Asian Americans are part of our country’s rich immigration history. In fact, nearly two-thirds of Asian Americans are foreign-born, and since 2010, more immigrants are from Asian countries than of Hispanic origin. Despite the contributions of Asian immigrants to all sectors in our country, there also has been a long and deep history of racist and restrictive immigration laws that prohibited Asians from immigrating to the United States, barred Asians from naturalizing as U.S. citizens, and even stripped U.S. citizens of Asian descent of their citizenship. Today, the broken immigration system makes it difficult for individuals from Asian countries to immigrate to the United States. There are no protections against profiling based on race, ethnicity, religion, sexual orientation, or gender identity. More than 40% of people waiting in the family immigration backlog are from Asian countries—some waiting decades to be reunited. There are few channels that allow workers to immigrate to the United States legally, and certain visa fees have increased dramatically. Because of barriers to legal status, 1.3 million of the nation’s 11.4 million undocumented immigrants are of Asian origin living in fear of deportation. Deportation and detention policies can forcibly separate families; increase hardships for immigrant women and their children; and fail to protect women, LGBTQ individuals, and people with disabilities or mental health needs from abuse. Refugee communities face additional barriers in accessing resources and information on how they are affected by immigration policies.
• A comprehensive solution to our broken immigration system should:
1) Create a broad and simple process that provides an earned path to citizenship for undocumented immigrants, including the DREAM Act to establish an expedited path for those who came to this country as young children;
2) Include the Reuniting Families Act to keep families together and reduce the visa backlog that keeps families apart;
3) Improve and strengthen avenues and protections for immigrant workers and their families to live and work in this country;
4) Ensure equal access to health coverage for all immigrant populations;
5) Ensure due process rights for all, including securing procedural safeguards for asylum seekers, and reform the detention and deportation systems;
6) Repeal the 1996 laws that removed the discretion of immigration judges and dramatically increased automatic detention and removal—without individual consideration; and
7) Support the full integration of immigrants and refugees, including removal of barriers to naturalization and encouraging broader civic participation.
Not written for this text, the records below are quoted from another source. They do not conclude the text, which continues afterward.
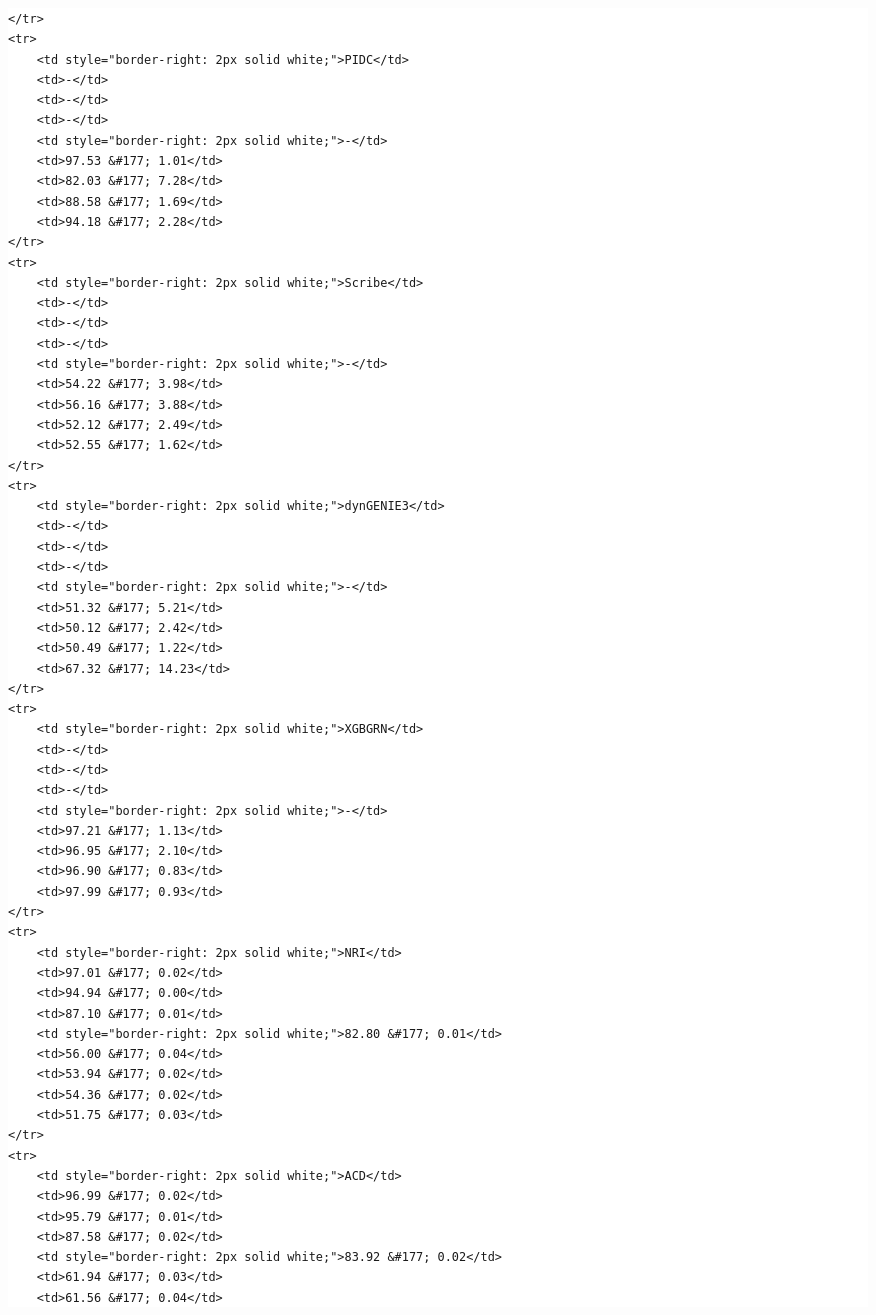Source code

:     </tr>
    <tr>
        <td style="border-right: 2px solid white;">PIDC</td>
        <td>-</td>
        <td>-</td>
        <td>-</td>
        <td style="border-right: 2px solid white;">-</td>
        <td>97.53 &#177; 1.01</td>
        <td>82.03 &#177; 7.28</td>
        <td>88.58 &#177; 1.69</td>
        <td>94.18 &#177; 2.28</td>
    </tr>
    <tr>
        <td style="border-right: 2px solid white;">Scribe</td>
        <td>-</td>
        <td>-</td>
        <td>-</td>
        <td style="border-right: 2px solid white;">-</td>
        <td>54.22 &#177; 3.98</td>
        <td>56.16 &#177; 3.88</td>
        <td>52.12 &#177; 2.49</td>
        <td>52.55 &#177; 1.62</td>
    </tr>
    <tr>
        <td style="border-right: 2px solid white;">dynGENIE3</td>
        <td>-</td>
        <td>-</td>
        <td>-</td>
        <td style="border-right: 2px solid white;">-</td>
        <td>51.32 &#177; 5.21</td>
        <td>50.12 &#177; 2.42</td>
        <td>50.49 &#177; 1.22</td>
        <td>67.32 &#177; 14.23</td>
    </tr>
    <tr>
        <td style="border-right: 2px solid white;">XGBGRN</td>
        <td>-</td>
        <td>-</td>
        <td>-</td>
        <td style="border-right: 2px solid white;">-</td>
        <td>97.21 &#177; 1.13</td>
        <td>96.95 &#177; 2.10</td>
        <td>96.90 &#177; 0.83</td>
        <td>97.99 &#177; 0.93</td>
    </tr>
    <tr>
        <td style="border-right: 2px solid white;">NRI</td>
        <td>97.01 &#177; 0.02</td>
        <td>94.94 &#177; 0.00</td>
        <td>87.10 &#177; 0.01</td>
        <td style="border-right: 2px solid white;">82.80 &#177; 0.01</td>
        <td>56.00 &#177; 0.04</td>
        <td>53.94 &#177; 0.02</td>
        <td>54.36 &#177; 0.02</td>
        <td>51.75 &#177; 0.03</td>
    </tr>
    <tr>
        <td style="border-right: 2px solid white;">ACD</td>
        <td>96.99 &#177; 0.02</td>
        <td>95.79 &#177; 0.01</td>
        <td>87.58 &#177; 0.02</td>
        <td style="border-right: 2px solid white;">83.92 &#177; 0.02</td>
        <td>61.94 &#177; 0.03</td>
        <td>61.56 &#177; 0.04</td>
• Increase Asian American enrollment in the Deferred Action for Childhood Arrivals (DACA) program, which offers temporary relief from deportation to certain undocumented immigrants who were brought to this country as children. An estimated 130,000 undocumented Asian immigrants remain eligible to request consideration of DACA.
• Support President Obama’s 2014 immigration executive actions, which would benefit approximately 400,000 undocumented Asian immigrants, by encouraging the U.S. Supreme Court to rehear the United States v. Texas case after a ninth Supreme Court Justice is confirmed. In June 2016, the Supreme Court split 4-4 and was unable to reach a decision regarding the expansion of DACA and the establishment of a Deferred Action for Parental Accountability (DAPA) program, which would aid parents of U.S. citizens and lawful permanent residents. .
• Prohibit any profiling based on race, ethnicity, religion, sexual orientation, or gender identity in immigration enforcement, including in the U.S. Department of Homeland Security’s Priority Enforcement Program (PEP).
• Reject enforcement-only approaches to immigration, including anti-immigrant proposals and initiatives that scapegoat refugees, separate families, or increase the vulnerability of survivors of domestic violence, sexual assault, and other crimes.
More than 250,000 Filipino soldiers fought under U.S. command in World War II during the four-year battle to defend, then liberate the Philippines, which was then a sovereign U.S. territory. In 1990, these Filipino veterans were finally granted the U.S. citizenship they were promised in return for their service, but their children did not receive citizenship, leading to decades of separation due to the family immigration backlog.
• Support outreach and implementation of the Filipino World War II Veterans Parole Program, which began accepting applications in June 2016 to allow certain family members of Filipino WWII veterans to come to the United States while they wait for their immigrant visas.
• Support the Filipino Veterans Family Reunification Act to provide a more lasting solution and make it easier for Filipino WWII veterans to reunite with their children.